-- START GIVEN PASSAGE --

From: Hector Santos <winserver.support@winserver.com>
Date: Fri, 12 Sep 2003 17:28:19 -0400
Message-ID: <00b201c37974$cc5781c0$75619944@FAMILY>
To: "Jake Robb" <jakerobb@mac.com>, "W3C Public Web Plugins List" <public-web-plugins@w3.org>

----- Original Message ----- 
From: "Jake Robb" <jakerobb@mac.com>
To: "W3C Public Web Plugins List" <public-web-plugins@w3.org>
Sent: Friday, September 12, 2003 12:32 PM
Subject: Re: If MS pulls plug-in support, who do I sue

> I was discussing the patent with a friend of mine last night (one of the
> smartest people I've ever met).
> I mentioned the catch-22 MS is in: if they argue that software patents
> revision, and win, several of their own patents will likely be voided, and
> they'll be prevented from patenting several things they might otherwise
> patent in the future.  My friend argued that this isn't a problem.

I agree with you.  I discussed this quagmire a few times here myself.

Your friend does raise a good point.  However, in my view, that was 100%
TRUE before the 1996 relaxation of Software Patent Guidelines and Unix/linux
making a run at it.

-- END GIVEN PASSAGE --

WORK INSTRUCTIONS:
a) In the email about Microsoft and plug-in patents, what year does Hector Santos give for the relaxation of the Software Patent Guidelines?
b) Carry on the email about Microsoft and plug-in patents from its final sentence.

-- START INFORMATION SUPPLIED --

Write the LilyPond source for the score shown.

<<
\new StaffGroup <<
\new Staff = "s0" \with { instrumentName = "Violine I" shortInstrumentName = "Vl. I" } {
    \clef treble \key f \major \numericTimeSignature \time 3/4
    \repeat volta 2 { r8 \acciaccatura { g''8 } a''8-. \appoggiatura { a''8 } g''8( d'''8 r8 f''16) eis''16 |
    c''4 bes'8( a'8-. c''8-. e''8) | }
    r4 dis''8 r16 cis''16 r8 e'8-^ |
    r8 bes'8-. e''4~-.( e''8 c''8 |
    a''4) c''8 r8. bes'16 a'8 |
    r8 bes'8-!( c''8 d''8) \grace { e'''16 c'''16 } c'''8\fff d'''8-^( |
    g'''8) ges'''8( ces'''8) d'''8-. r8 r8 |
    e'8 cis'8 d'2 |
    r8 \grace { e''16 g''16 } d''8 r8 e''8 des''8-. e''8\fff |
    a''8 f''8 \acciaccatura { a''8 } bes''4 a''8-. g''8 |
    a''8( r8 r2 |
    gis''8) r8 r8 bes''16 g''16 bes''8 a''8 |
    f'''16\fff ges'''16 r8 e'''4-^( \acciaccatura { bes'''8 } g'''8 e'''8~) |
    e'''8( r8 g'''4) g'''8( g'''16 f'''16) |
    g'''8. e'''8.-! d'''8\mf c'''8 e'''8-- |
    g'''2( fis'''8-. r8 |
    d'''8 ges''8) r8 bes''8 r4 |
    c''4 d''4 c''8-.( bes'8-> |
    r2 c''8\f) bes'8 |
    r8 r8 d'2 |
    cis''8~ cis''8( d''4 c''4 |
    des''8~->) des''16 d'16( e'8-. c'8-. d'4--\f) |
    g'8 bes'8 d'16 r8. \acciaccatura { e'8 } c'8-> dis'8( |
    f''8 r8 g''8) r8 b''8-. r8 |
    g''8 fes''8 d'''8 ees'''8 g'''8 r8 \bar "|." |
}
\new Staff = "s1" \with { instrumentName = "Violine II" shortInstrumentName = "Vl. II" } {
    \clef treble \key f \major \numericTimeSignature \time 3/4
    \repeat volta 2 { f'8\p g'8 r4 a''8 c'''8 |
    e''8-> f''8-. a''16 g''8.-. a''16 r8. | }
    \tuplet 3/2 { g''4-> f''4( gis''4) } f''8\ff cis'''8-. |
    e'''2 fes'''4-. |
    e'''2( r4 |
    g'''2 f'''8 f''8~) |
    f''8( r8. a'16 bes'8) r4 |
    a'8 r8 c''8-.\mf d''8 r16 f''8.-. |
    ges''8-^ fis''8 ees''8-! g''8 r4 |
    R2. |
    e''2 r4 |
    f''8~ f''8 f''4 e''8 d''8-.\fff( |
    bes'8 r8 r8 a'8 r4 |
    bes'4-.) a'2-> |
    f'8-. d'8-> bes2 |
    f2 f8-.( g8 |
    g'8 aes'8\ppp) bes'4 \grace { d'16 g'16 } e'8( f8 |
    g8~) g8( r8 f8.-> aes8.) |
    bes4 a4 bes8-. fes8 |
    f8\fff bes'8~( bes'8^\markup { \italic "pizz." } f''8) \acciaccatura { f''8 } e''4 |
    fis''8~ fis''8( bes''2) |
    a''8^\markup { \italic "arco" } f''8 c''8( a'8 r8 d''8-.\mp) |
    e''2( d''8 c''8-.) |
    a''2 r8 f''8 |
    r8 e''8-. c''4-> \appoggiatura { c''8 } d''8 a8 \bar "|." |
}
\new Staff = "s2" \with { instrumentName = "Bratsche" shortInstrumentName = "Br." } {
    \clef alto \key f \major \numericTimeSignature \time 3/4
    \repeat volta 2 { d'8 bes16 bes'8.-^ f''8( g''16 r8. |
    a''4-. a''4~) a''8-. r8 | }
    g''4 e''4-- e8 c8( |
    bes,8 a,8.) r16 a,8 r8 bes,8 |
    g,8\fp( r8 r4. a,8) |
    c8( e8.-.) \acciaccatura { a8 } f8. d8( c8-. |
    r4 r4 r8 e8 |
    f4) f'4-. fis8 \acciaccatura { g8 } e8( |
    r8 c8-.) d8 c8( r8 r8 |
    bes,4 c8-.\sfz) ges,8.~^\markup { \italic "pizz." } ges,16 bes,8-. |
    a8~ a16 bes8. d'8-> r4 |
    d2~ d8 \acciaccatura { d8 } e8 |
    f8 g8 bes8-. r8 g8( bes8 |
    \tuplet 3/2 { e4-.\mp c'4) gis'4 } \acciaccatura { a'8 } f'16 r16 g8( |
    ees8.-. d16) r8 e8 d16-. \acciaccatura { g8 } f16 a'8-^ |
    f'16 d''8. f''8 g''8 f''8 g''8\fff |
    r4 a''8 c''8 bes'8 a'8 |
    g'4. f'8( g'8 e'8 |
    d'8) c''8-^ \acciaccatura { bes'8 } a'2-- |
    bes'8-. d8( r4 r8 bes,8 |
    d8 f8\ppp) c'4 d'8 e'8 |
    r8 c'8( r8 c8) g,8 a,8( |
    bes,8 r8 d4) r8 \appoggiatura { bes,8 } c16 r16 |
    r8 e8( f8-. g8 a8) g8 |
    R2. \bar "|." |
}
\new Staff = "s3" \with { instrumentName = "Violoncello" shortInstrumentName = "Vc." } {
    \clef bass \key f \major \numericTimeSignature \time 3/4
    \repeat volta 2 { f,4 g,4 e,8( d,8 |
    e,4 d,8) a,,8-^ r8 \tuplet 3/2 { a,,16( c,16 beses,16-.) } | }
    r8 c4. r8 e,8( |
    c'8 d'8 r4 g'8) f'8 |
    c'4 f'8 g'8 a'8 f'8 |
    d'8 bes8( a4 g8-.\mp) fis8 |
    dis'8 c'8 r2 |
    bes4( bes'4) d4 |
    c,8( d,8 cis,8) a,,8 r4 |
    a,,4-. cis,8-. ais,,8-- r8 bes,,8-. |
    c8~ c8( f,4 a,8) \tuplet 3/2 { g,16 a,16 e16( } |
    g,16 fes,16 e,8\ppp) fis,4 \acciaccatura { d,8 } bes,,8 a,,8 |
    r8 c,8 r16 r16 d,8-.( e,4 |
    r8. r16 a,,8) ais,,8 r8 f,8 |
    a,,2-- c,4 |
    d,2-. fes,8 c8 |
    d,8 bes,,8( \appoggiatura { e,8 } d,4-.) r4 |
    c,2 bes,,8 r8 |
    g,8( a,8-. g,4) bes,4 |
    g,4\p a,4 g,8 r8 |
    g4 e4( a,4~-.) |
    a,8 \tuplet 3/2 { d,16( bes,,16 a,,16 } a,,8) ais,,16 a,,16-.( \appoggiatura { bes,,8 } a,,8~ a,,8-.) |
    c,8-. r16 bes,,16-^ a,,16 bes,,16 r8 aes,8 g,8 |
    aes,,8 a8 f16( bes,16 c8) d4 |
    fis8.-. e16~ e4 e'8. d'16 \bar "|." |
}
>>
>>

-- END INFORMATION SUPPLIED --

SOLVED PROBLEMS:
a) 1996.

b)
First,  this patent is among the new breed of patents and prime example of
how it is possible to "lower" Microsoft market dominance and how someone
else can dictate part of the future market "real estate" that Microsoft
currently owns right now and wishes to continue to own.

Second,  the growth of Unix suffers because Window developers such as myself
don't need it to make money.   The Windows market is big.  That's were the
money is at.    Once the Unix markets reaches a certain point (which
probably means getting a high customer request for "Unix versions"),  then
that is when the consideration will be made.     Many developers fall in the
same boat.  Of course, those who do both are in a good position, but at the
same time, many will tell you where most of the revenue is coming from.

However, what Unix/linux has finally bring to the table and doing better job
at each day, is making it known that they is an alternative solution for
developers.  This mindset is growing and working,  and they need keep
pounding it in. Don't give up Linux/Unix vendors!

What this does is put Microsoft on notice:

    "You can't change the Windows standards every two years!"

In 1993, I once heard Gates during a local Seattle news station interview
gearing up to the next day Developers conference when asked:

    "How do you keep ahead of competitors? how do you keep them at bay?"

His answer?

    "Change the standards every two years!  This helps keep our competitors
a step or two behind."

I was flabbergasted and shocked by his arrogant remark.  But he was right.
One of the problems with Windows development is that you are always a step
behind and when you do catch up, BAM!  something new is done, a new way of
doing things is introduced.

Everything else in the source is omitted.